By the time Harpootlian stepped in to prosecute the 1982 killing of Tyner, a U.S. Supreme Court decision reinstating the death penalty nationwide made it an option once again. Harpootlian just had to decide whether to try again for a death sentence or allow Gaskins to remain in prison for the rest of his life.

The decision weighed on Harpootlian. He personally opposed the death penalty, but as a prosecutor, he took an oath to uphold the law, he said.

He also had to weigh any decision he made in the context of his own political ambitions.

Harpootlian went to his father, a World War II bomber, for advice. When Harpootlian asked whether his father regretted his actions during the war, his dad responded that everything he did was in self-defense.

Considering Gaskins found a way to kill a man inside the state’s most secure prison facility, Harpootlian decided the same thinking applied in his decision. Executing Gaskins would prevent him from harming anyone else in a way prison walls couldn’t, he said.

“I think the death penalty is appropriate where it’s self-defense,” Harpootlian said. “And Gaskins is self-defense.”

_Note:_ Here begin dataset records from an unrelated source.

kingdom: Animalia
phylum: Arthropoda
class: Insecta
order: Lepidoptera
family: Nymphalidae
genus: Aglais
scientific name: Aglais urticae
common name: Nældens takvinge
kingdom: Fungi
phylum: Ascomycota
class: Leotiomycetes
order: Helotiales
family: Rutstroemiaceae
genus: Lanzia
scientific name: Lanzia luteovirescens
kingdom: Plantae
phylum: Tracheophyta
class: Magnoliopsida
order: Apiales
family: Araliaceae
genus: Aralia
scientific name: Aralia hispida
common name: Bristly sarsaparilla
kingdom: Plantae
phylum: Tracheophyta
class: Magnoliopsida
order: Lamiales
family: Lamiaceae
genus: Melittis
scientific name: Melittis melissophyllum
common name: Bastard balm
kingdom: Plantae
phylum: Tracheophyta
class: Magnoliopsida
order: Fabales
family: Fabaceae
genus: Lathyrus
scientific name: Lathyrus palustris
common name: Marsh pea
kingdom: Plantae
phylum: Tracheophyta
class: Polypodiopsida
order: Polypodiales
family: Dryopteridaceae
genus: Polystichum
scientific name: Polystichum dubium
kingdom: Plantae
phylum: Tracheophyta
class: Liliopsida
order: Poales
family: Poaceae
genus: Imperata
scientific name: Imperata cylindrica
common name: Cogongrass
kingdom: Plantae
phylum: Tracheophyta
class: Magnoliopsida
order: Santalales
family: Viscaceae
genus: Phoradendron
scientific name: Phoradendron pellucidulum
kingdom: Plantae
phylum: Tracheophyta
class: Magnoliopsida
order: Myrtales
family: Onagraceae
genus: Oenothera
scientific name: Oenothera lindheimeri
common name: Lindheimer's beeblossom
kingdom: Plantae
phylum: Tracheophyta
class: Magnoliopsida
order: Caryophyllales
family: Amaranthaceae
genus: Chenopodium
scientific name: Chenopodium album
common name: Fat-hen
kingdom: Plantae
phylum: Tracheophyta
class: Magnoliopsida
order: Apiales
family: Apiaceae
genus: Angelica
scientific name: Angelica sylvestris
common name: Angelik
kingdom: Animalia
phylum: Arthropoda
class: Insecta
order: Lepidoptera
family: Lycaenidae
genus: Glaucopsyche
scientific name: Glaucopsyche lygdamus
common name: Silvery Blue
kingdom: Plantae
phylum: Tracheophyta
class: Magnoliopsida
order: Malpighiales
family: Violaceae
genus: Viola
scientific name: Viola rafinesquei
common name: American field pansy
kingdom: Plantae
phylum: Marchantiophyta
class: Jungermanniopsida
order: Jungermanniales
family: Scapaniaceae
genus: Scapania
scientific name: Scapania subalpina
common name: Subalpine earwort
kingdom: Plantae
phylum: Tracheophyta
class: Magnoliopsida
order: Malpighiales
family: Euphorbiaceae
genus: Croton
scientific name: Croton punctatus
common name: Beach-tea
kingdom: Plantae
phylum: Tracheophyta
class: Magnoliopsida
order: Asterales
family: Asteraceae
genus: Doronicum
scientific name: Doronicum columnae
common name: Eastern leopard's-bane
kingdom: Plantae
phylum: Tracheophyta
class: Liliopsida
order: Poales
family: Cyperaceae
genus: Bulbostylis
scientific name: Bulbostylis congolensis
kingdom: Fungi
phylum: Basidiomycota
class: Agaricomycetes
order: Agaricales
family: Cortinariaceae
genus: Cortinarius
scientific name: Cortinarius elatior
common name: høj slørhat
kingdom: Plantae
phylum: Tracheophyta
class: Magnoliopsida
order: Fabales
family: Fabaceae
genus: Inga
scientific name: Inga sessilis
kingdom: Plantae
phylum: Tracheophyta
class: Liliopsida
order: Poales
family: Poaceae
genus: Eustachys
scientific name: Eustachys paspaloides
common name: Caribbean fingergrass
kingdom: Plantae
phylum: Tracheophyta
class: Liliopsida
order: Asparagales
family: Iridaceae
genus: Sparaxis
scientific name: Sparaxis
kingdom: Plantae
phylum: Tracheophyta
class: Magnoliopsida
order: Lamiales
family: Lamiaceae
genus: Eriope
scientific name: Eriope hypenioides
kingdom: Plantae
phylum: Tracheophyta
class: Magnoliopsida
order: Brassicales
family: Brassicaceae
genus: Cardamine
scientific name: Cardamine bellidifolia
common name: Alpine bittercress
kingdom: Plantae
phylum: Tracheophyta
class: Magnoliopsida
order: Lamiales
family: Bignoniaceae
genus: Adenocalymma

That much was clear when Gaskins attempted to hire someone to kidnap Harpootlian’s then-4-year-old daughter ahead of his execution date, Harpootlian said. When the time came for Gaskins’ 1991 execution, Harpootlian decided not to attend, in part out of fear over leaving his family alone and in part because he didn’t want to watch a man die.

Death row inmate becomes 3rd in SC executed by firing squad

“Wanting to watch somebody die would be what Pee Wee would do,” Harpootlian said. “And I’m not him.”

Grisly descriptions of Gaskins’ death in the electric chair prompted Harpootlian to propose as a legislator giving death row inmates a firing squad option.

His proposal came during Senate floor debate on legislation reverting to electrocution as the state’s primary execution method, which was signed into law in May 2021. Since the state Supreme Court upheld that law last year, three inmates have chosen to die by firing squad.

Harpootlian again ended up in the national spotlight defending Alex Murdaugh, who was convicted in 2023 of killing his wife and son two years prior. Perhaps one day he’ll write a book about that saga, which captured the attention of millions of people, he said.

But Gaskins’ story felt too unique to ignore, he added.

“Gaskins is, thank god, one of a kind,” Harpootlian said. “He was the most evil man I’ve ever met, and when you spend time with and become on a first name basis with evil, it haunts you even after he’s dead.”